Adolfo Miranda Sáenz
Cuando hablamos de virtudes debemos pensar en el ser humano real, concreto, porque las virtudes no son cosas abstractas, distanciadas de la vida real. Forman parte de la vida misma de las personas. Por eso, al hablar de la virtud de la templanza (que significa moderación) hablamos concretamente de una persona que sabe actuar “moderadamente”.
Las virtudes en la persona humana están relacionadas entre sí. No se puede ser verdaderamente prudente, ni auténticamente justo, ni realmente fuerte, si no se posee también la virtud de la templanza o moderación. Esta virtud condiciona a las otras virtudes; pero también las otras virtudes son indispensables para que una persona pueda ser moderada.
Decimos que es moderado el que no abusa de la comida, la bebida o de cualquier otro placer; el que no toma bebidas alcohólicas excesivamente, no adormece su conciencia con las drogas, etc. Pero esta referencia a elementos externos a la persona tiene su origen dentro de la persona misma. En cada uno de nosotros existe un “yo superior” (regido por la razón y la voluntad) y un “yo inferior” donde está nuestro cuerpo y sus instintos, necesidades, deseos y pasiones. La virtud de la moderación garantiza a cada persona el dominio del “yo superior” sobre el “yo inferior”.
Dominar los instintos, necesidades, deseos y pasiones de nuestro cuerpo no significa “anularlos”. Son buenos y necesarios para la vida. Pero dominarlos para usarlos adecuadamente da mayor valor al cuerpo. La virtud de la moderación hace que el cuerpo y sus sentidos aprovechen mejor los instintos y pasiones naturales, permitiendo disfrutar debidamente sin ser dominados por ellos.
La persona moderada es dueña de sí porque las pasiones no predominan sobre la razón y la voluntad. ¡Sabe dominarse! En eso consiste el valor fundamental que tiene la virtud de la moderación. Resulta indispensable para que la persona sea plenamente “humana”. Basta ver a alguien que ha llegado a ser víctima de las pasiones que lo arrastran, renunciando al uso de la razón (como por ejemplo un alcohólico, un drogadicto), y constatamos que “ser humano” quiere decir respetar la propia dignidad y dejarse guiar por la virtud de la moderación.
No significa que una persona virtuosa, moderada, no pueda gozar, disfrutar del placer, ni pueda reír y llorar expresando sus sentimientos; es decir, no significa que deba ser insensible, indiferente, como si fuera de hielo o de piedra. ¡No! ¡De ninguna manera! Es suficiente mirar a Jesús para convencerse de ello. ¡Jamás identifiquemos la moral cristiana con el estoicismo! Dios nos ha dado un cuerpo capaz de experimentar con sus sentidos diferentes placeres, y eso —como todo lo creado por Dios— es bueno. Disfrutar del placer no es malo. Su abuso sí. Podemos disfrutar de todo dentro de los cauces y límites naturales y con moderación.

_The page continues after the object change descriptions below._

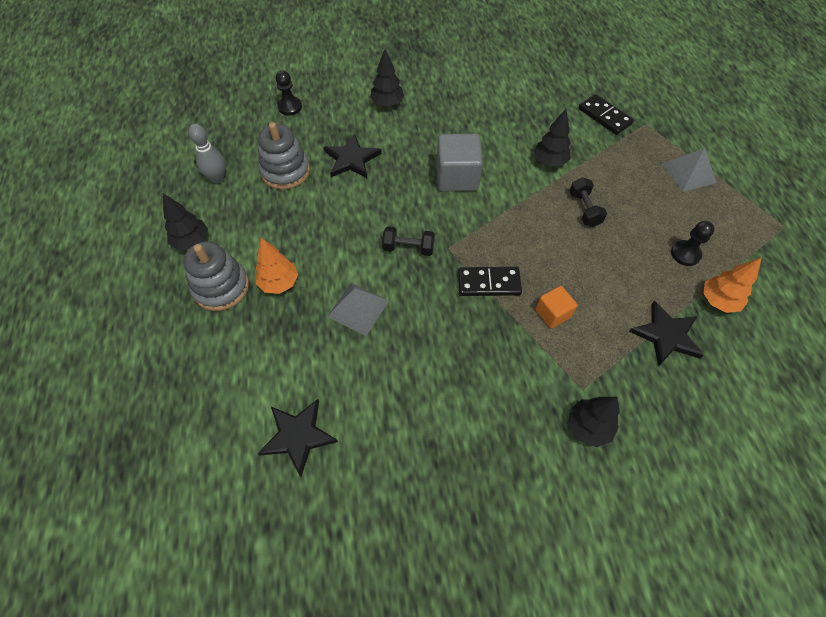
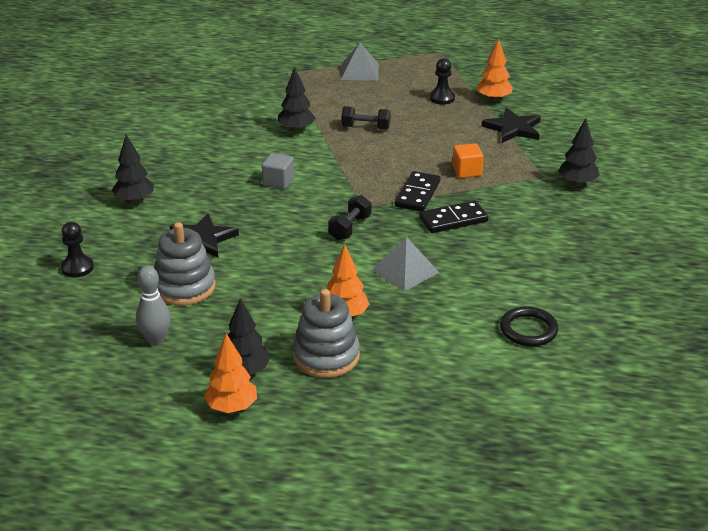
camera: 70 degrees left, 25 degrees down
black star [258,399,338,477] -> black ring [500,306,558,346]
grey cube [437,134,483,191] -> grey cube [262,153,294,189], size x0.57
black domino [579,94,634,135] -> black domino moved to [419,201,488,233]
none -> orange tree [204,333,257,413]

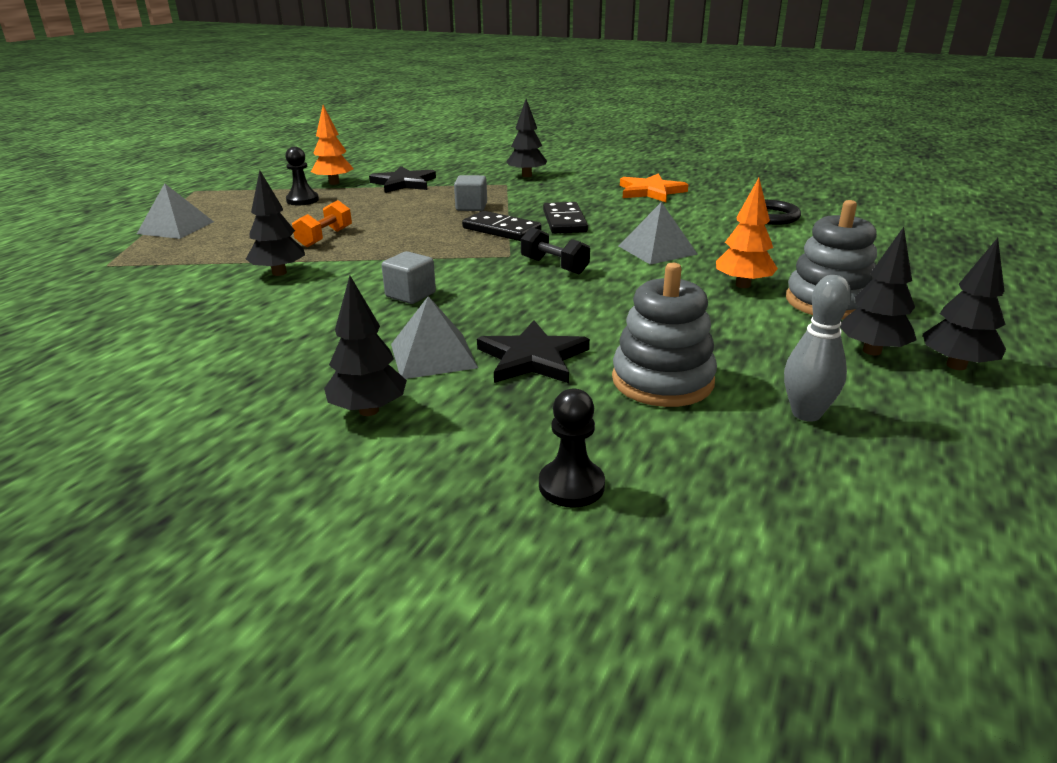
camera: 75 degrees left, 5 degrees down
orange tree [204,333,257,413] -> black tree [923,238,1006,370]
black dumbbell [341,106,391,130] -> orange dumbbell [292,200,352,247]
orange cube [452,144,483,178] -> grey cube [454,175,487,211]
none -> grey pyramid [391,296,478,379]
none -> orange star [620,173,689,202]

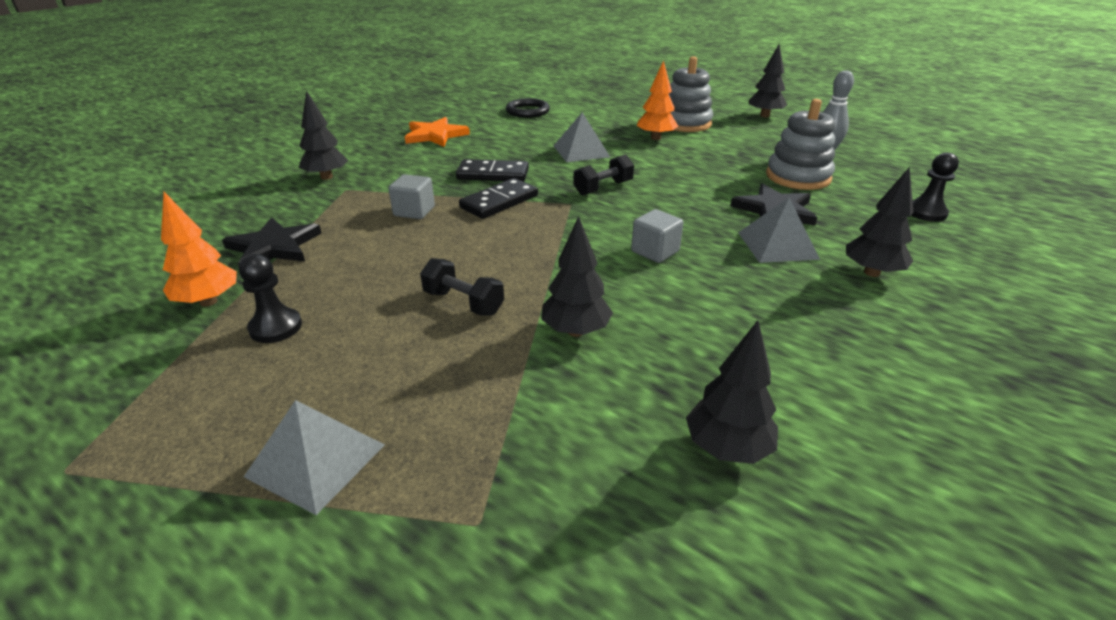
camera: 80 degrees left, 5 degrees up
orange dumbbell [292,200,352,247] -> black dumbbell [420,258,504,316]
black tree [840,227,916,355] -> black tree moved to [686,320,778,464]

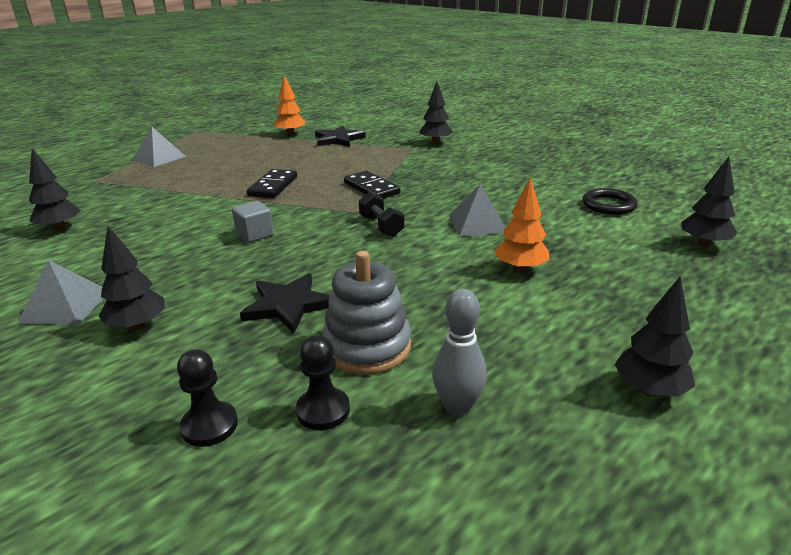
camera: 100 degrees right, 5 degrees down
black pawn [239,254,302,343] -> black pawn moved to [296,335,350,430]
grey cube [389,174,435,219] -> none
orange star [405,117,470,147] -> none
black dumbbell [420,258,504,316] -> none
black domino [456,159,529,182] -> black domino moved to [247,169,297,198]
black tree [541,216,613,337] -> black tree moved to [681,157,737,247]
grey stacking toy [669,56,713,132] -> none
grey pyramid [738,197,820,263] -> grey pyramid moved to [18,260,103,325]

Esta virtud nos pide una actitud de humildad del cuerpo al someter a la razón y la voluntad el uso de los dones que Dios nos ha dado en nuestra naturaleza humana. Esta humildad es condición imprescindible para la armonía y la belleza interior de las personas. Todos deberíamos reflexionar sobre esto, pero en especial los jóvenes en la edad en que hay tanto afán de ser guapos o bellas para agradar a los otros. Tengamos presente que las personas deben ser guapas y bellas sobre todo interiormente. Sin la belleza interna todos los esfuerzos encaminados al cuerpo no harán —ni de él, ni de ella— una persona verdaderamente hermosa.
También la belleza se daña si no cuidamos la salud. Cuando falta la moderación nuestro cuerpo sufre daños graves. Esto no necesita probarse: es evidente. No podemos valorar la moderación solo por razones de salud, pero está claro que actuar sin ella nos perjudica y debemos agregar el factor salud a la necesidad de cultivar esta virtud. Necesitamos la moderación para poder vivir felices.